The Porsche Cayenne Turbo S ($157,300) is the baddest, fastest and most unnerving of the Cayenne family, as well as the most expensive. You’ll need roughly $100,000 extra to go from base to this trim. But if money doesn’t matter, you are rewarded with a 4.8-liter twin-turbo V8 that pours those 550 horses onto the pavement, trail or raceway. The standard all-wheel-drive, Torque-Vectoring Plus, Dynamic Chassis Control and self-leveling air-ride suspension work in harmony to keep the Cayenne impossibly flat in sharp turns and do their best to harness that power, but containing this beast is nearly impossible.

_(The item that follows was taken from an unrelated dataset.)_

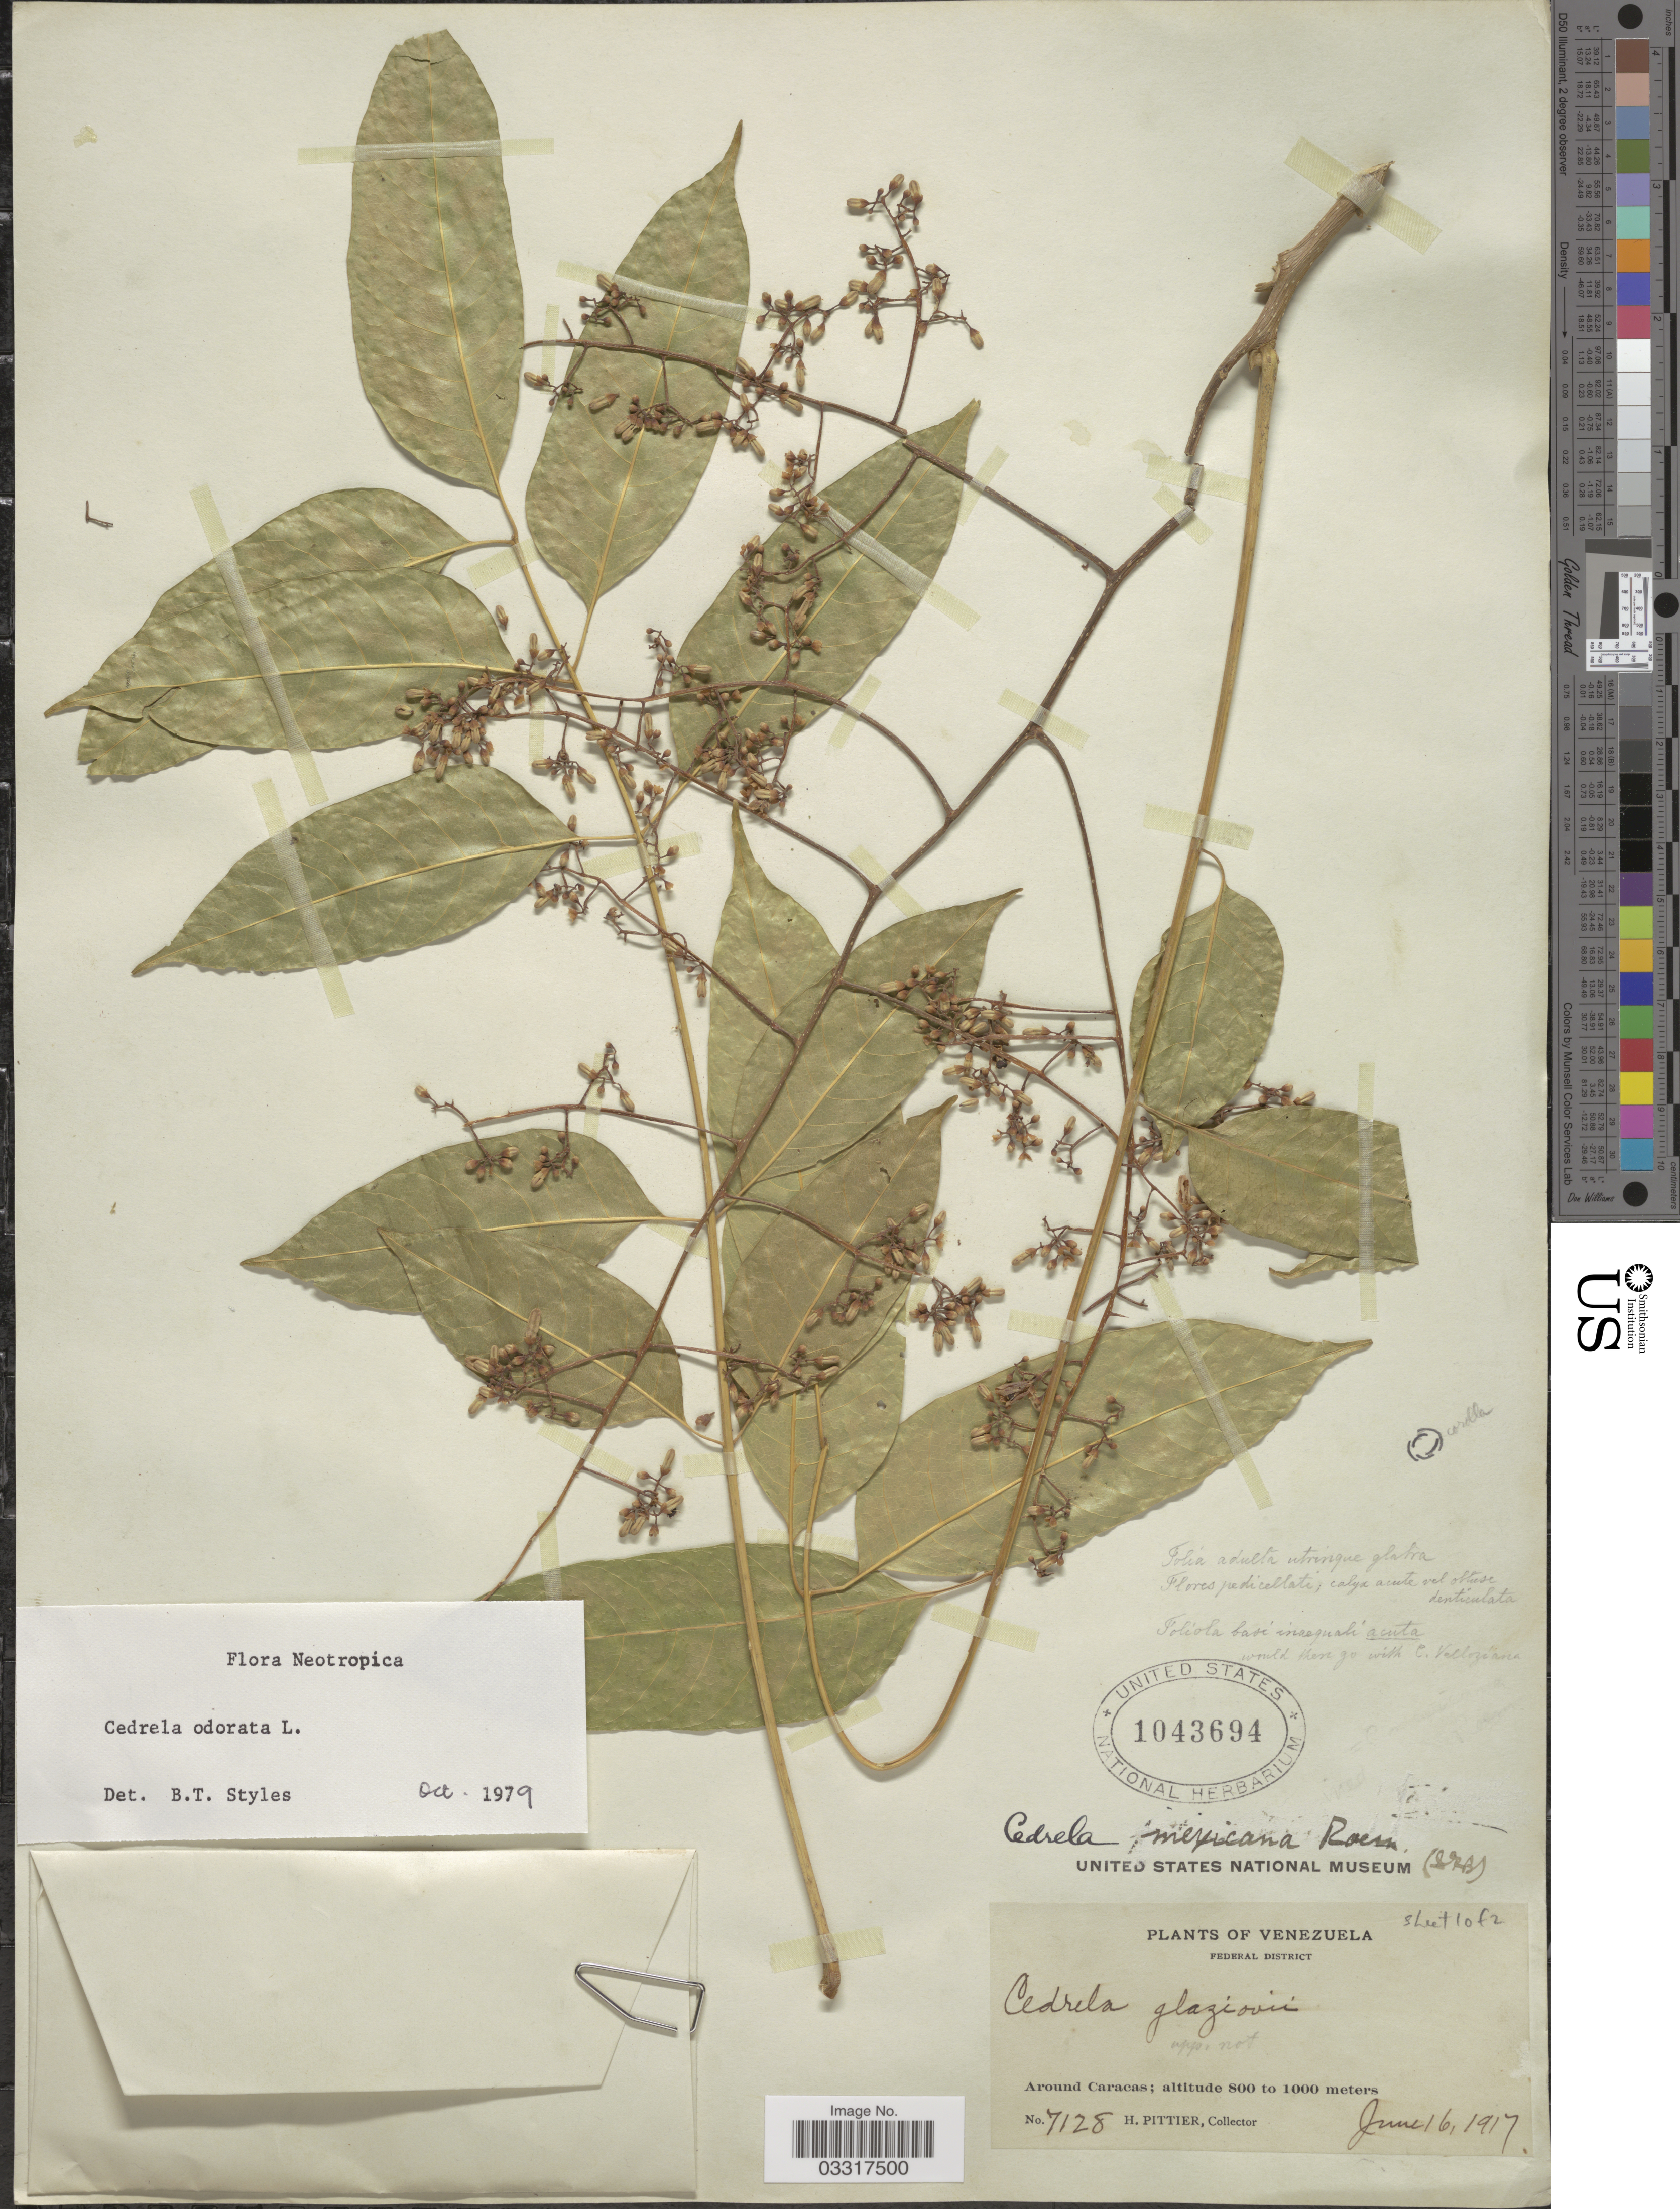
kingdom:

The interior is classically Cayenne — i.e. German luxe that’s firm and loaded with buttons — the center stack, notably, looks like the vertebral column of a dinosaur. I found plenty of room in the trunk for camera gear, suitcases and a jogging stroller (essentially a sample of my updated EDC) as well as seating three adults comfortably for our L.A.-to-Palm Springs weekend getaway.

Under the Hood (2015)


Engine: 4.8-Liter Twin-Turbo V8
Horsepower: 550
Torque: 553 lb-ft
Drive System: AWD
0-60 mph: 4.3 seconds
Top Speed: 176 mph
MPG: 14/20 city/highway

Despite its wild pedigree, the 2015 Cayenne Turbo S is surprisingly tame and composed when needed. Around town, only the gurgle of the engine echoing through the quad exhaust hints at this machine’s capabilities. But drop the pedal and an echo of gorilla howls greets you. My only knock on what is otherwise a sterling bespoke choice for adrenaline-bent drivers is how slow the transmission responds. Porsche’s dual-clutch, termed PDK, is brilliant but sadly absent from the Cayenne. Granted you still get to 60 mph in 4.3 seconds, but the lag between gears that I felt didn’t feel right.

The big changes for the 2016 Cayenne are in the engine. Porsche squeezes another 20 horsepower out of the same 4.8-liter twin-turbo and drops the 0-60 to 3.8 seconds. That also leads one to believe the have addressed the laggy, squishy shift-box — though it’s still not the PDK. The base price climbs to $158,000, but the formerly $8,840 carbon ceramic brakes (yes, close to $10K for brakes) is now standard, making that price, arguably, a good deal.

The truth is, even the base Cayenne is a talented SUV, and when you push it to its engineered limits, as in the Turbo S, it stands even taller. Though $150,000-ish is a lot for car, this is one of those rare autos that truly is a three-in-one experience, offering track-able stats with daily driver comfort and true off-road capabilities. That is why this is the best-selling Porsche ever.